• **Exercise instructions**: Write out every line of text in the records word for word, leaving out the pictures.

• **Listing**:
+++

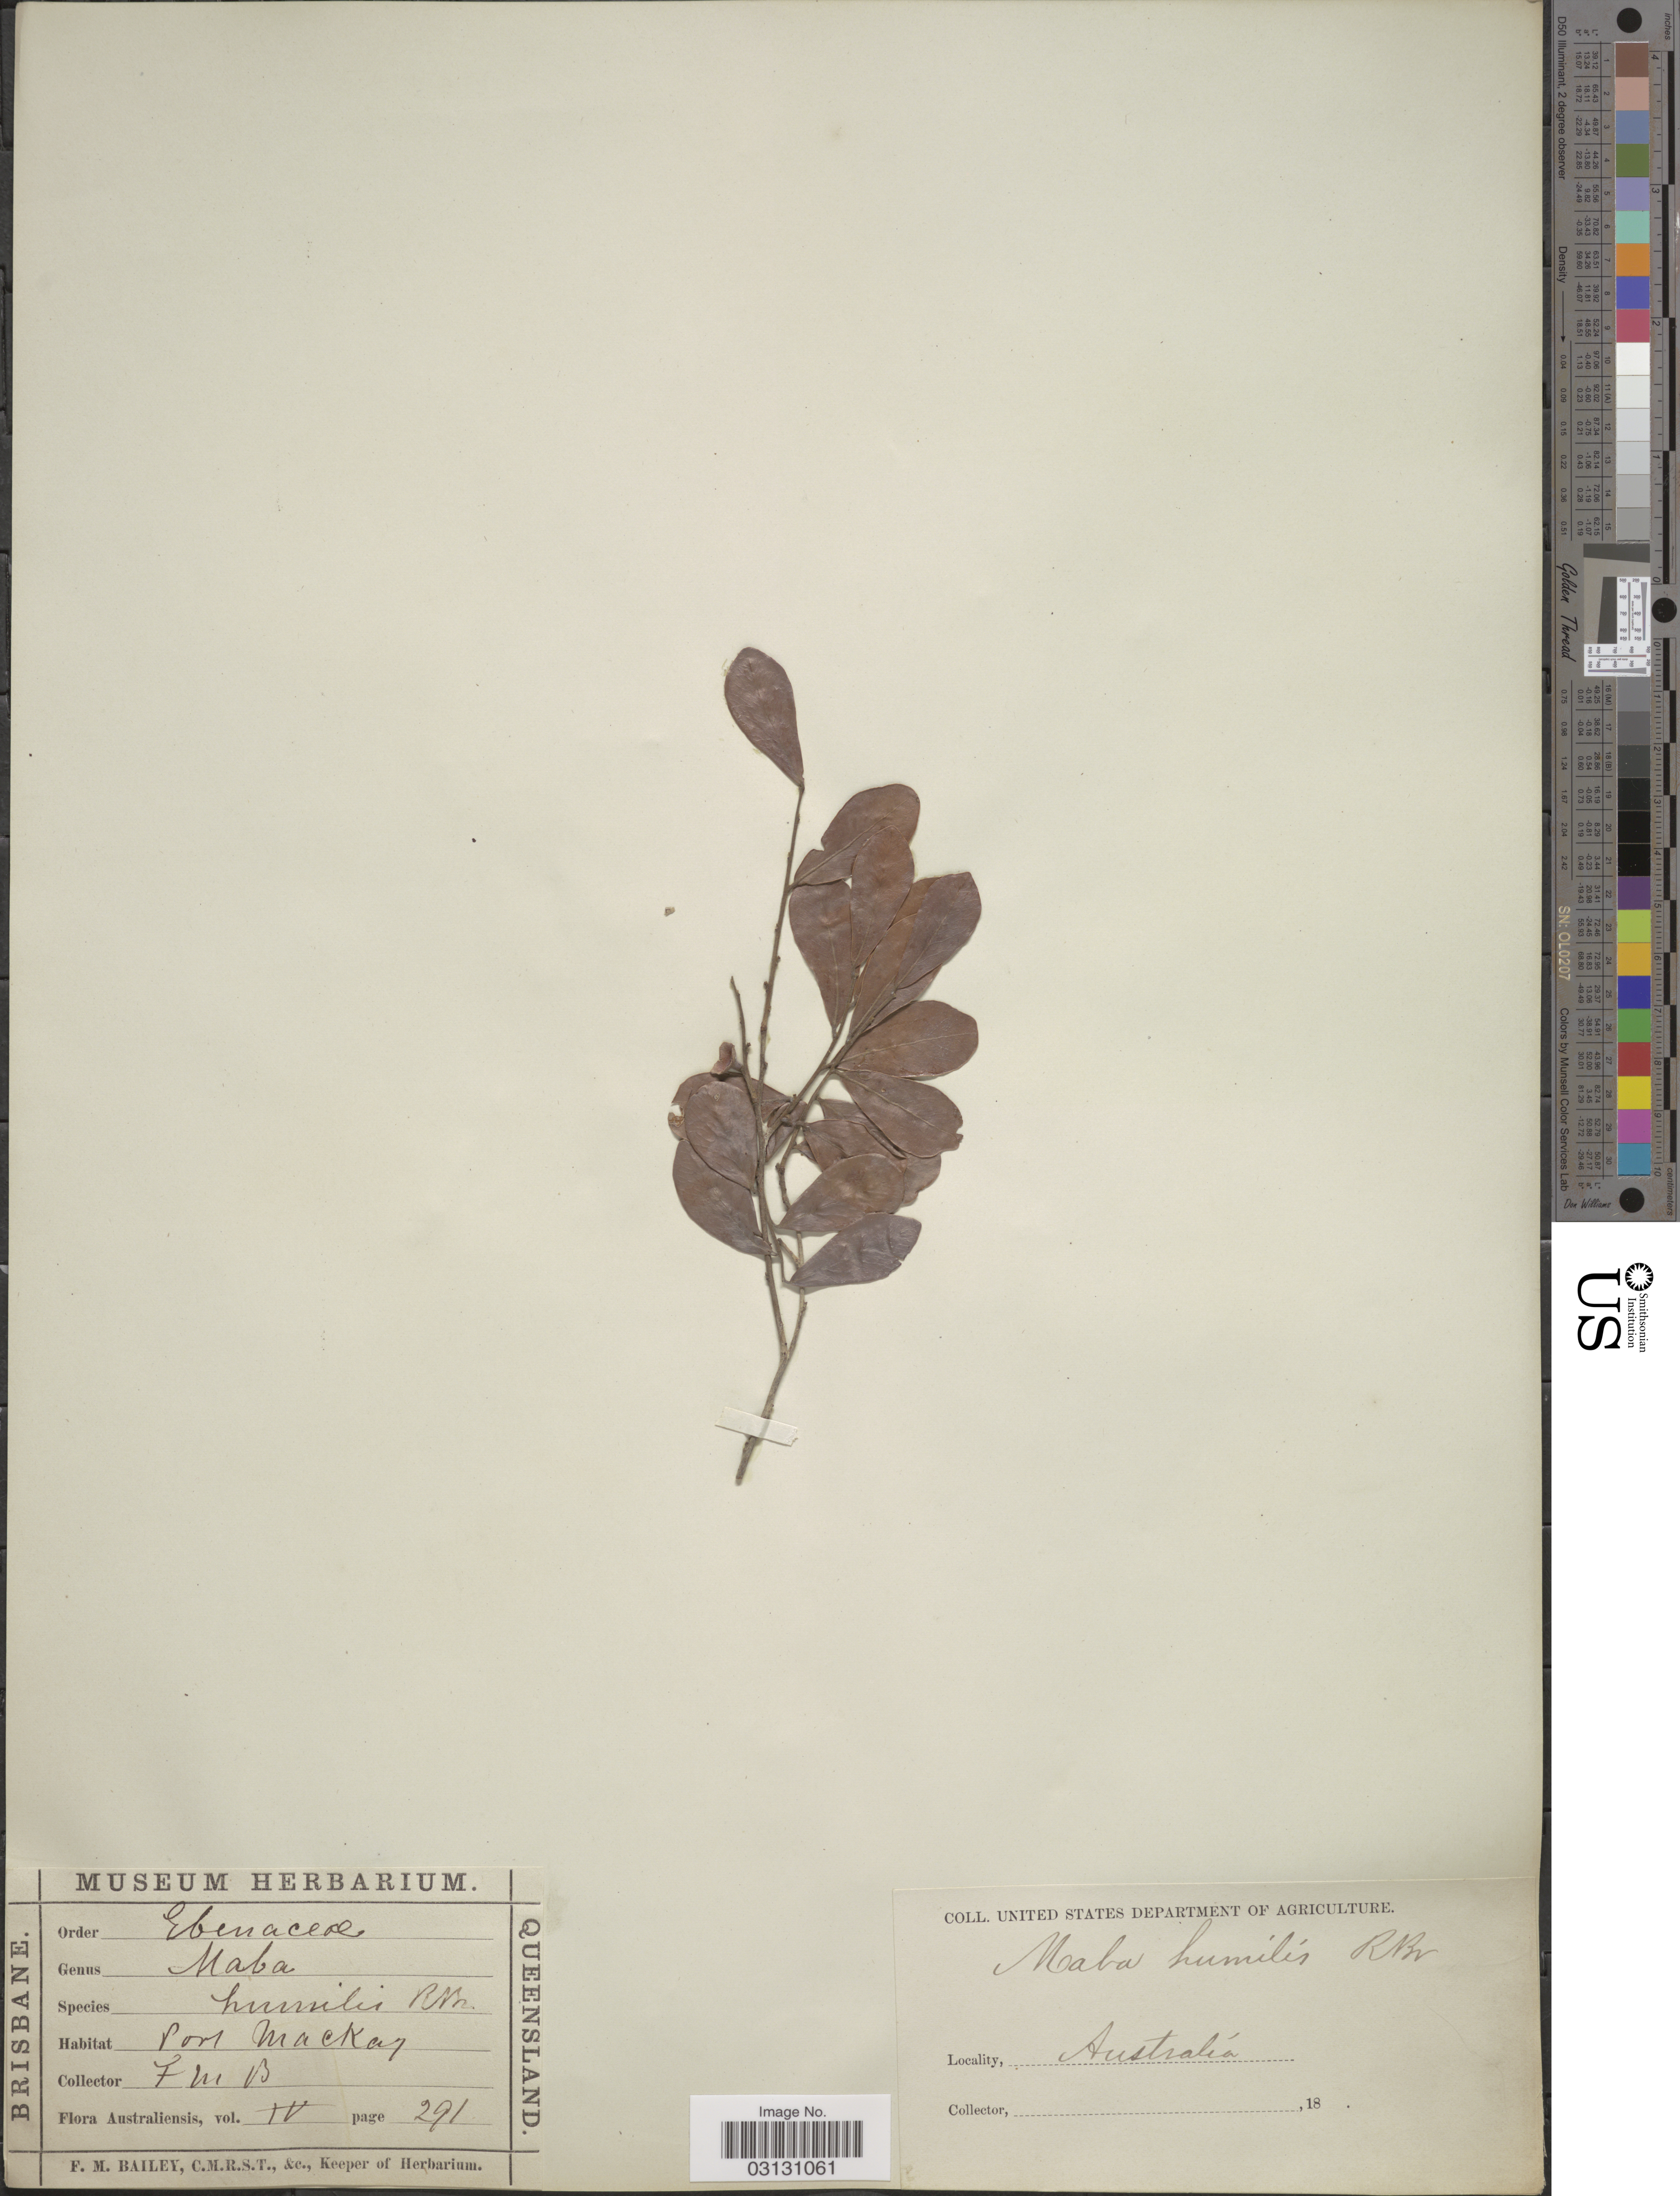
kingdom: Plantae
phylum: Tracheophyta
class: Magnoliopsida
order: Ericales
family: Ebenaceae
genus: Diospyros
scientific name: Diospyros humilis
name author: (R. Br.) F. Muell.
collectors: F. M. B.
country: Australia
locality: Port MacKay.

+++

• **Solution below**:
kingdom: Plantae
phylum: Tracheophyta
class: Magnoliopsida
order: Ericales
family: Ebenaceae
genus: Diospyros
scientific name: Diospyros humilis
name author: (R. Br.) F. Muell.
collectors: F. M. B.
country: Australia
locality: Port MacKay.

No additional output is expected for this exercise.